_EXERCISE BRIEF_
Copy the album text starting with "- This recording" and going on through "Ramone, Richard Hell)", swapping "intro music" for "opening music".

The band had continued to play occasional shows in New York with post New York Dolls The Dolls percussionist Tony Machine on drums throughout November 1978 until February 1979, and Jerry Nolan eventually returned to the drum throne in March 1979. Released on Max's Kansas City Records and in England on Beggars Banquet Records through a logo deal with Max's Kansas City, the album was an immediate success upon its release in July 1979. As Robert Christgau put it, "This captures the boys in all their rowdy, rabble-rousing abandon, and I know that when I feel like hearing them I'll be pulling it off the shelf."

The success of the album was enough to warrant a second live recording done at the same venue. By that time, however, the band were all struggling with their various addictions, with Thunders' own heroin habit escalating. The first two nights of the three-night stand resulted in very little if any usable material, but by the last night, the band were in rare form, with Thunders and Lure delivering their usual witty introductions between songs. After playing five songs, Thunders suddenly left the stage, claiming he had to "tune up" — never to return that evening. Ironically, two songs earlier, the band had played their semi-autobiographical "Too Much Junkie Business".

Several years later, the five songs from the second recordings were remixed, along with the original album, in preparation for a long-awaited reissue of the original Live at Max's album with the "new" recordings appended to it. Walter Lure and Billy Rath participated in the mixing. Thunders was unable to participate due to other commitments, but was played the results, and gave them his full endorsement, requesting only that the 1979 recordings were released "just the way it is, including the talk." The reissue would not be released until 1995, a few years after Thunders' death. Both the original album and the later recordings were rereleased in 2015 on vinyl as "Live at Max's Volumes 1 and 2."

==Track listing==
===Side one===
1. (Intro)
  - This recording of air raid sirens, battlefield sounds, and military chants was the band's usual intro music.
2. "Milk Me" (Johnny Thunders)
  - The song was originally entitled "Chatterbox" on the New York Dolls' second album Too Much Too Soon and "Leave Me Alone"on So Alone
3. "Chinese Rocks" (Dee Dee Ramone, Richard Hell)
4. "Get Off the Phone" (Walter Lure, Jerry Nolan)
5. "London Boys" (Thunders, Lure, Billy Rath)
  - Thunders dedicates the song to "Joe Bummer" - Joe Strummer of the Clash. Members of the Clash, including Strummer and Mick Jones, were in New York at the time mixing their second album Give 'Em Enough Rope, and Jones played guitar in Sid Vicious' backing band for a gig at Max's later that month. It's not known if Strummer was actually in the audience that night.

_DATA EXTRACTS_
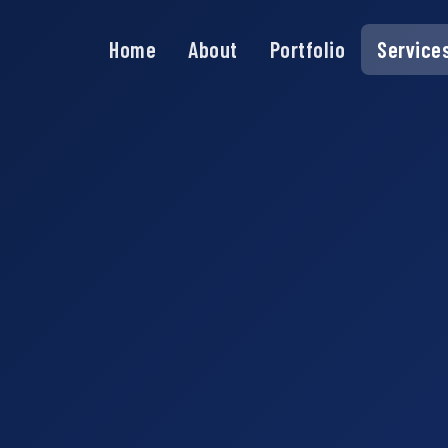
Home
About
Portfolio
Service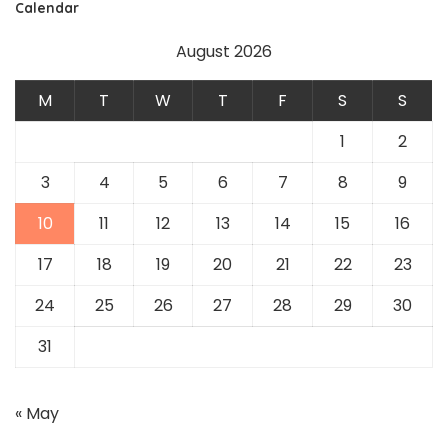
Calendar
August 2026
M
T
W
T
F
S
S
1
2
3
4
5
6
7
8
9
10
11
12
13
14
15
16
17
18
19
20
21
22
23
24
25
26
27
28
29
30
31
« May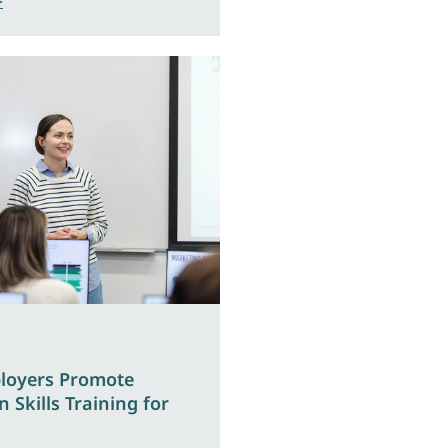
>
loyers Promote
 Skills Training for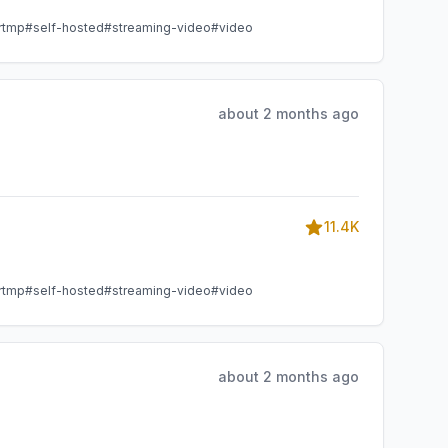
rtmp
#self-hosted
#streaming-video
#video
about 2 months ago
11.4K
rtmp
#self-hosted
#streaming-video
#video
about 2 months ago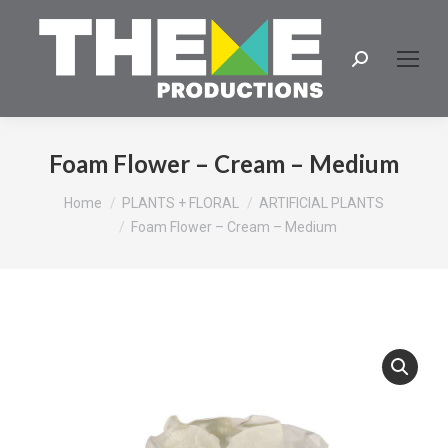
Search:
Foam Flower – Cream – Medium
You are here:
Home
PLANTS + FLORAL
ARTIFICIAL PLANTS
Foam Flower – Cream – Medium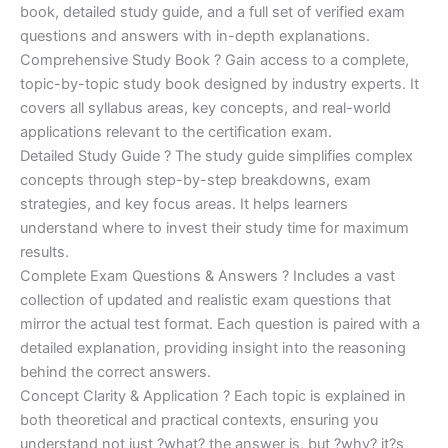
€170.00.
€124.00.
book, detailed study guide, and a full set of verified exam
questions and answers with in-depth explanations.
Comprehensive Study Book ? Gain access to a complete,
topic-by-topic study book designed by industry experts. It
covers all syllabus areas, key concepts, and real-world
applications relevant to the certification exam.
Detailed Study Guide ? The study guide simplifies complex
concepts through step-by-step breakdowns, exam
strategies, and key focus areas. It helps learners
understand where to invest their study time for maximum
results.
Complete Exam Questions & Answers ? Includes a vast
collection of updated and realistic exam questions that
mirror the actual test format. Each question is paired with a
detailed explanation, providing insight into the reasoning
behind the correct answers.
Concept Clarity & Application ? Each topic is explained in
both theoretical and practical contexts, ensuring you
understand not just ?what? the answer is, but ?why? it?s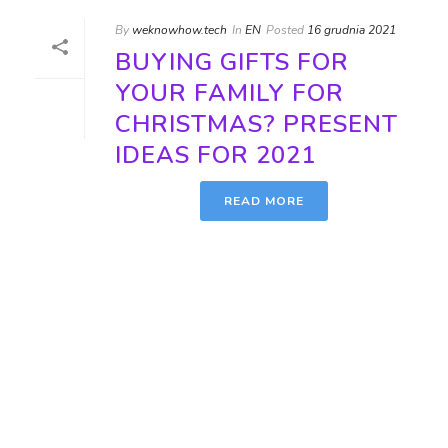
By
weknowhow.tech
In
EN
Posted
16 grudnia 2021
BUYING GIFTS FOR
YOUR FAMILY FOR
CHRISTMAS? PRESENT
IDEAS FOR 2021
READ MORE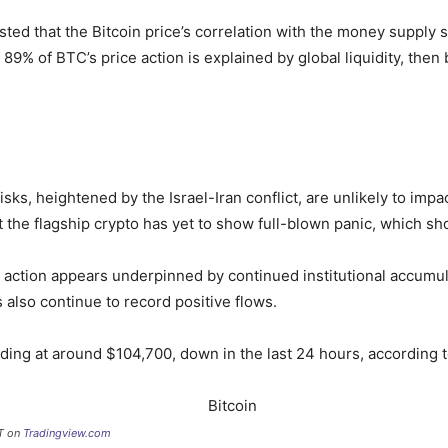
ted that the Bitcoin price’s correlation with the money supply 
 89% of BTC’s price action is explained by global liquidity, then 
isks, heightened by the Israel-Iran conflict, are unlikely to imp
t the flagship crypto has yet to show full-blown panic, which 
e action appears underpinned by continued institutional accumu
 also continue to record positive flows.
trading at around $104,700, down in the last 24 hours, according 
DT on
Tradingview.com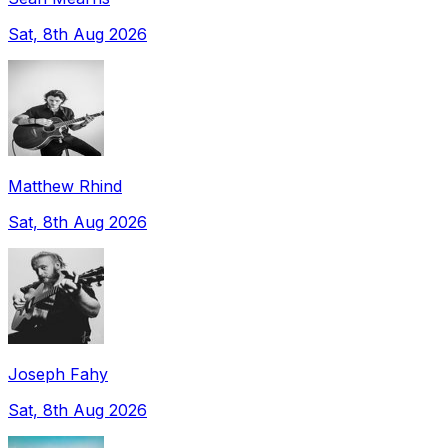
Sat, 8th Aug 2026
Matthew Rhind
Sat, 8th Aug 2026
Joseph Fahy
Sat, 8th Aug 2026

_RESULT FOR THIS EXERCISE_
- This recording of air raid sirens, battlefield sounds, and military chants was the band's usual opening music.
2. "Milk Me" (Johnny Thunders)
  - The song was originally entitled "Chatterbox" on the New York Dolls' second album Too Much Too Soon and "Leave Me Alone"on So Alone
3. "Chinese Rocks" (Dee Dee Ramone, Richard Hell)